Screenshot and code edit data |
-- -- --

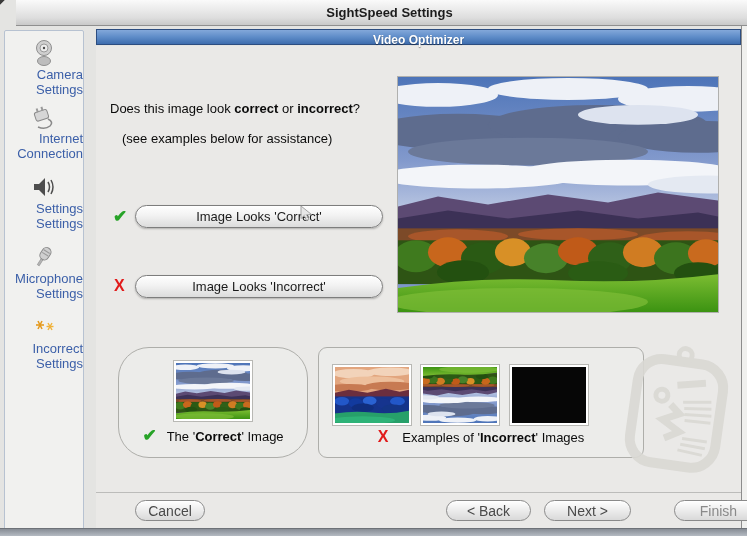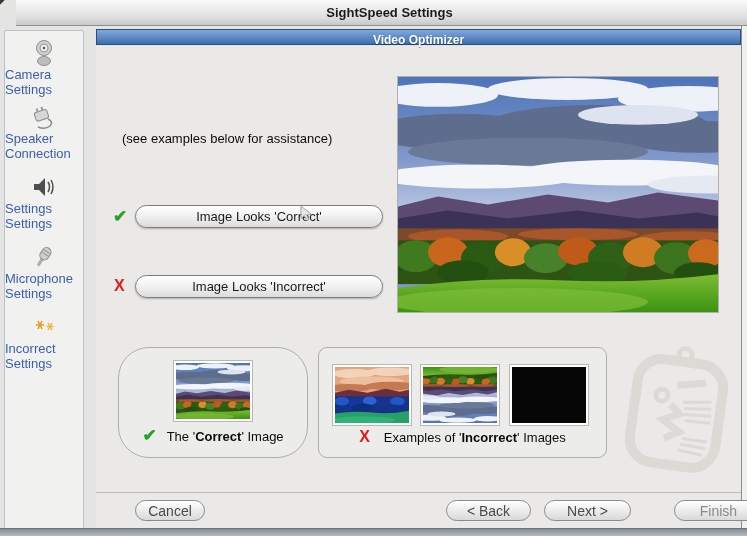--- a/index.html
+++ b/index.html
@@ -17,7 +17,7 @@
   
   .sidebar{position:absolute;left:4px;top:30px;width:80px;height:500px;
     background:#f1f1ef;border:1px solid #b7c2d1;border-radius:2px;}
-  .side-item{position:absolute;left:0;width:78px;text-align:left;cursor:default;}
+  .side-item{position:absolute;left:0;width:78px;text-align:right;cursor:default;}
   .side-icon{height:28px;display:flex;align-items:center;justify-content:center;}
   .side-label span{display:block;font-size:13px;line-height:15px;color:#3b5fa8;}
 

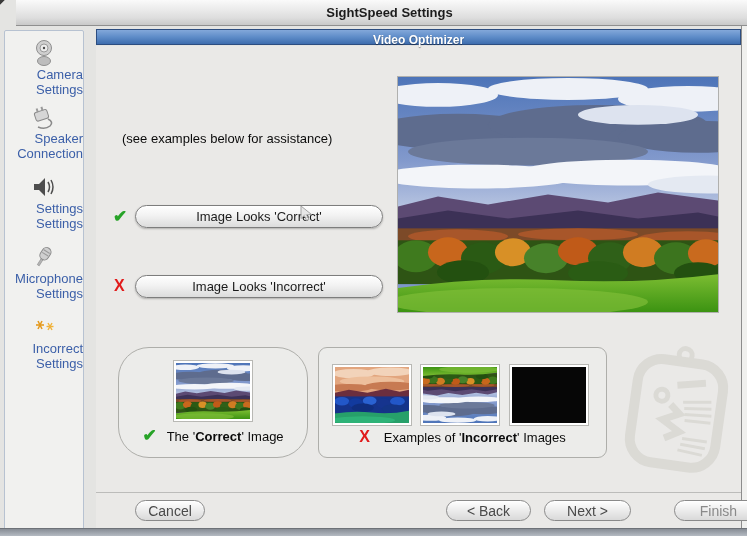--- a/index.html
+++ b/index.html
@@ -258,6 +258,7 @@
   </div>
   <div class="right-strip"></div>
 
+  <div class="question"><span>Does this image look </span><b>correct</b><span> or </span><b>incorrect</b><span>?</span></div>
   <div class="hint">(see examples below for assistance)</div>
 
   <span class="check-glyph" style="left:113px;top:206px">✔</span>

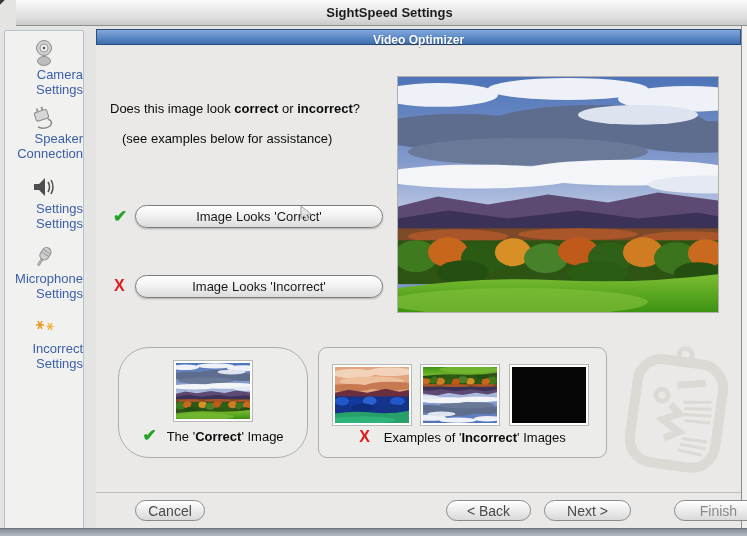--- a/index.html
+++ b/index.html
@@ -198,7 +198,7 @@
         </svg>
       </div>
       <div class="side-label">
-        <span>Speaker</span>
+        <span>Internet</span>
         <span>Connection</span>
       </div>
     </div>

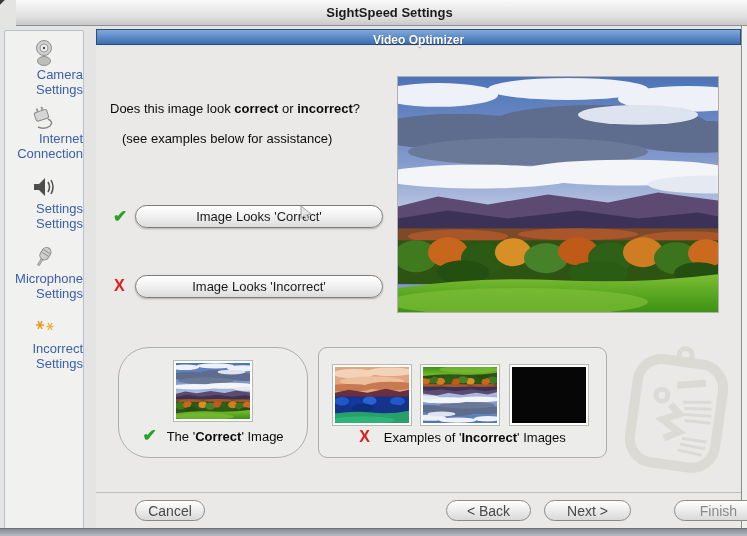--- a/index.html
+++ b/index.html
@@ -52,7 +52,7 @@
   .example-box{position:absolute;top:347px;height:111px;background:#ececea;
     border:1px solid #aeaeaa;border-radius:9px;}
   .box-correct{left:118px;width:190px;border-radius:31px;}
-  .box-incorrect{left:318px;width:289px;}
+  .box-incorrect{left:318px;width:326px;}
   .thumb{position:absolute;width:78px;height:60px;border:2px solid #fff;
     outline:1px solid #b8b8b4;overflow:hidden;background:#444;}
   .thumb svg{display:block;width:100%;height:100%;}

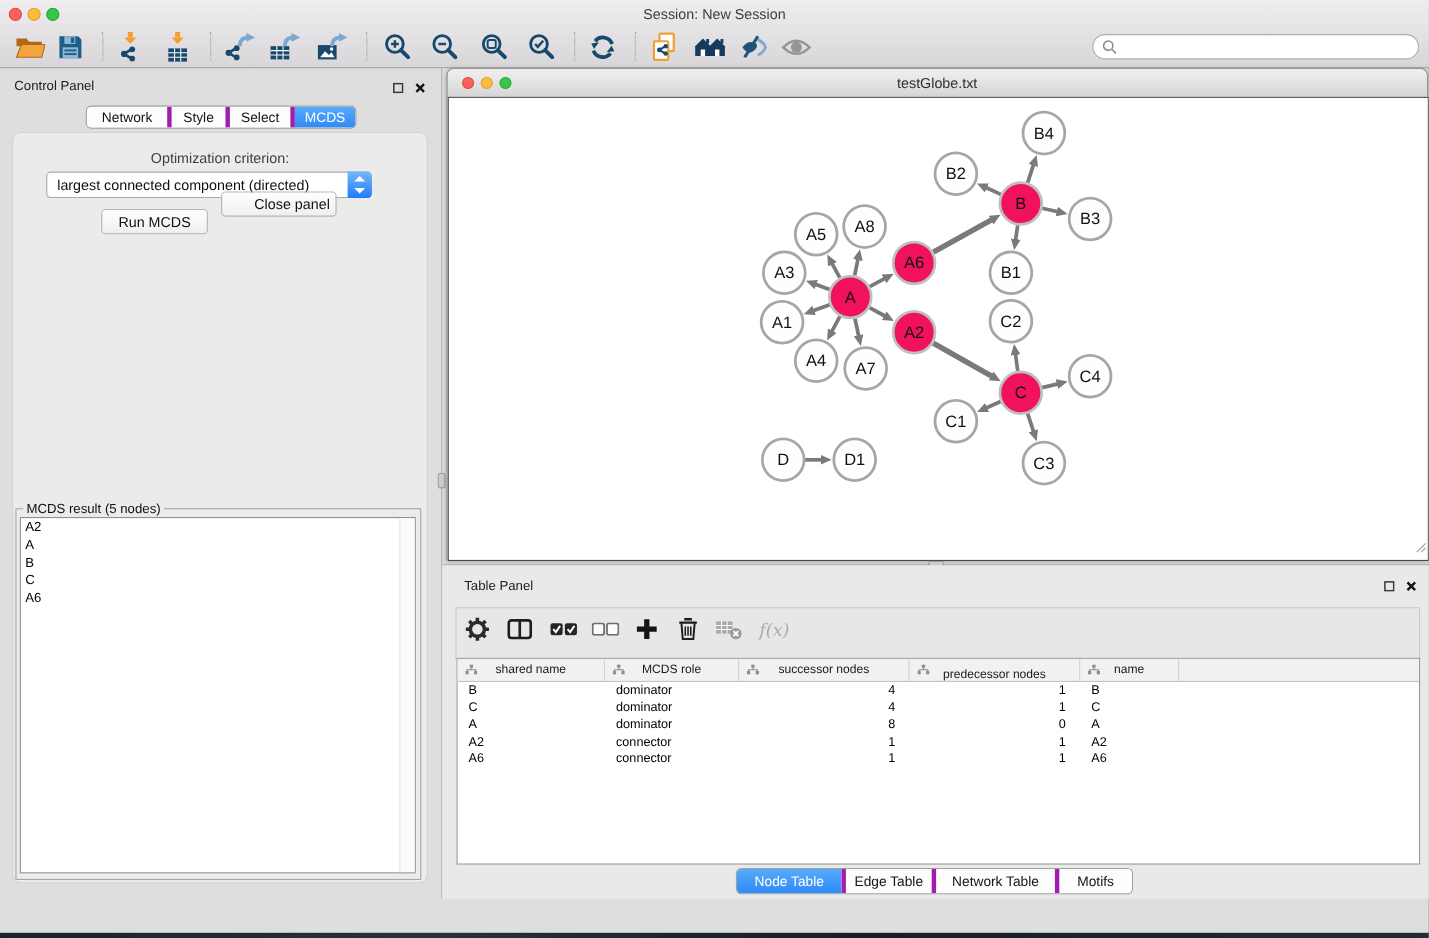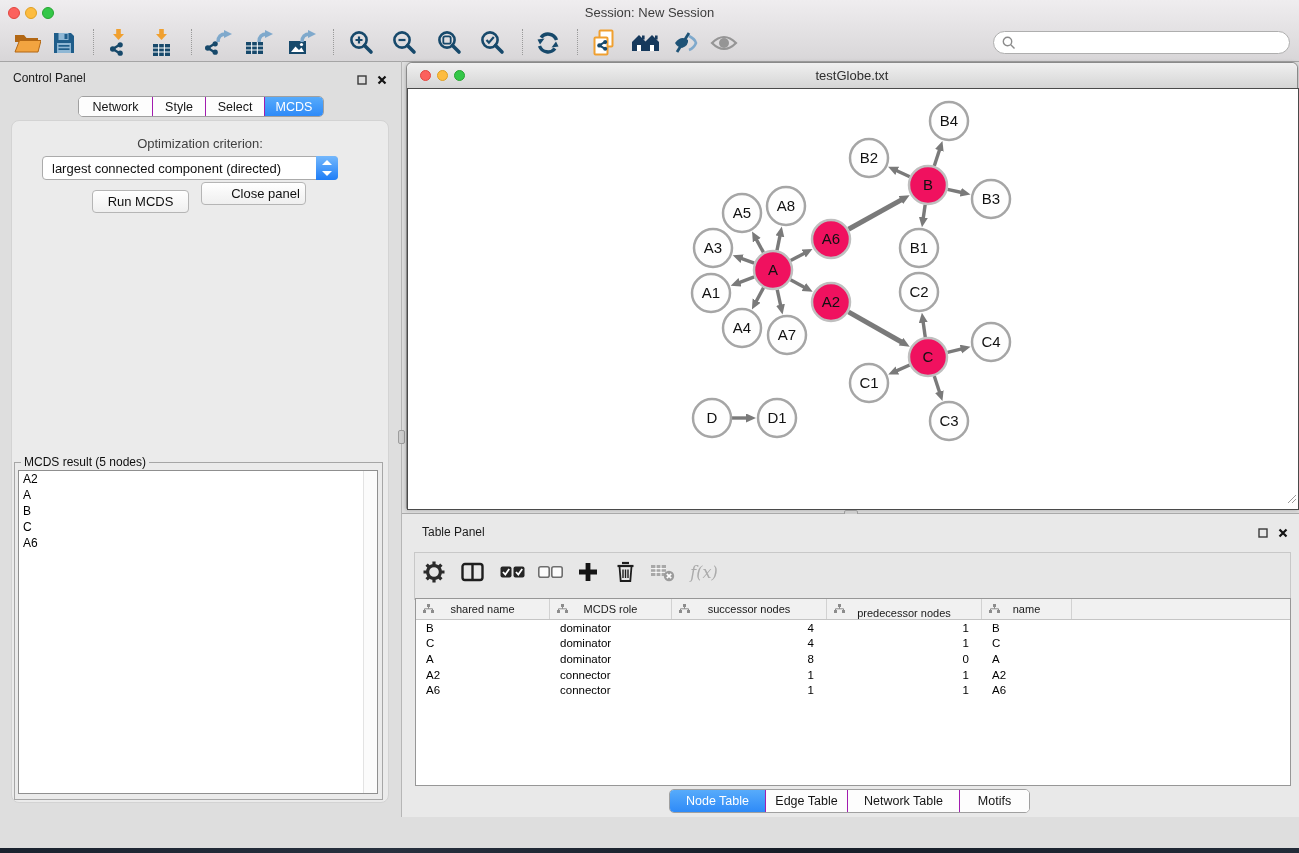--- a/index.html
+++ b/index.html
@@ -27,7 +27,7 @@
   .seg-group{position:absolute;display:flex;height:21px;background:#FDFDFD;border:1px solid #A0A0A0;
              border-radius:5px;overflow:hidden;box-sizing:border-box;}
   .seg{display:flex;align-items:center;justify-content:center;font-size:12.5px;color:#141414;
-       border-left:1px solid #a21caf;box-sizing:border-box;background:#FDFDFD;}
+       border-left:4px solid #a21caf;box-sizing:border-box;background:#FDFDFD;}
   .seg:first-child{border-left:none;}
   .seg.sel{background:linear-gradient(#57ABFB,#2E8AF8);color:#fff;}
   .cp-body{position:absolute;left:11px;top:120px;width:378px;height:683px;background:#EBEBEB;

-- -- --

What you have to do | Although the records contain pictures, only their text should be repeated, exactly as it appears.

Response area |
--- a/index.html
+++ b/index.html
@@ -17,7 +17,7 @@
   
   .sidebar{position:absolute;left:4px;top:30px;width:80px;height:500px;
     background:#f1f1ef;border:1px solid #b7c2d1;border-radius:2px;}
-  .side-item{position:absolute;left:0;width:78px;text-align:left;cursor:default;}
+  .side-item{position:absolute;left:0;width:78px;text-align:right;cursor:default;}
   .side-icon{height:28px;display:flex;align-items:center;justify-content:center;}
   .side-label span{display:block;font-size:13px;line-height:15px;color:#3b5fa8;}
 

--- a/index.html
+++ b/index.html
@@ -258,6 +258,7 @@
   </div>
   <div class="right-strip"></div>
 
+  <div class="question"><span>Does this image look </span><b>correct</b><span> or </span><b>incorrect</b><span>?</span></div>
   <div class="hint">(see examples below for assistance)</div>
 
   <span class="check-glyph" style="left:113px;top:206px">✔</span>

--- a/index.html
+++ b/index.html
@@ -198,7 +198,7 @@
         </svg>
       </div>
       <div class="side-label">
-        <span>Speaker</span>
+        <span>Internet</span>
         <span>Connection</span>
       </div>
     </div>

--- a/index.html
+++ b/index.html
@@ -52,7 +52,7 @@
   .example-box{position:absolute;top:347px;height:111px;background:#ececea;
     border:1px solid #aeaeaa;border-radius:9px;}
   .box-correct{left:118px;width:190px;border-radius:31px;}
-  .box-incorrect{left:318px;width:289px;}
+  .box-incorrect{left:318px;width:326px;}
   .thumb{position:absolute;width:78px;height:60px;border:2px solid #fff;
     outline:1px solid #b8b8b4;overflow:hidden;background:#444;}
   .thumb svg{display:block;width:100%;height:100%;}

--- a/index.html
+++ b/index.html
@@ -27,7 +27,7 @@
   .seg-group{position:absolute;display:flex;height:21px;background:#FDFDFD;border:1px solid #A0A0A0;
              border-radius:5px;overflow:hidden;box-sizing:border-box;}
   .seg{display:flex;align-items:center;justify-content:center;font-size:12.5px;color:#141414;
-       border-left:1px solid #a21caf;box-sizing:border-box;background:#FDFDFD;}
+       border-left:4px solid #a21caf;box-sizing:border-box;background:#FDFDFD;}
   .seg:first-child{border-left:none;}
   .seg.sel{background:linear-gradient(#57ABFB,#2E8AF8);color:#fff;}
   .cp-body{position:absolute;left:11px;top:120px;width:378px;height:683px;background:#EBEBEB;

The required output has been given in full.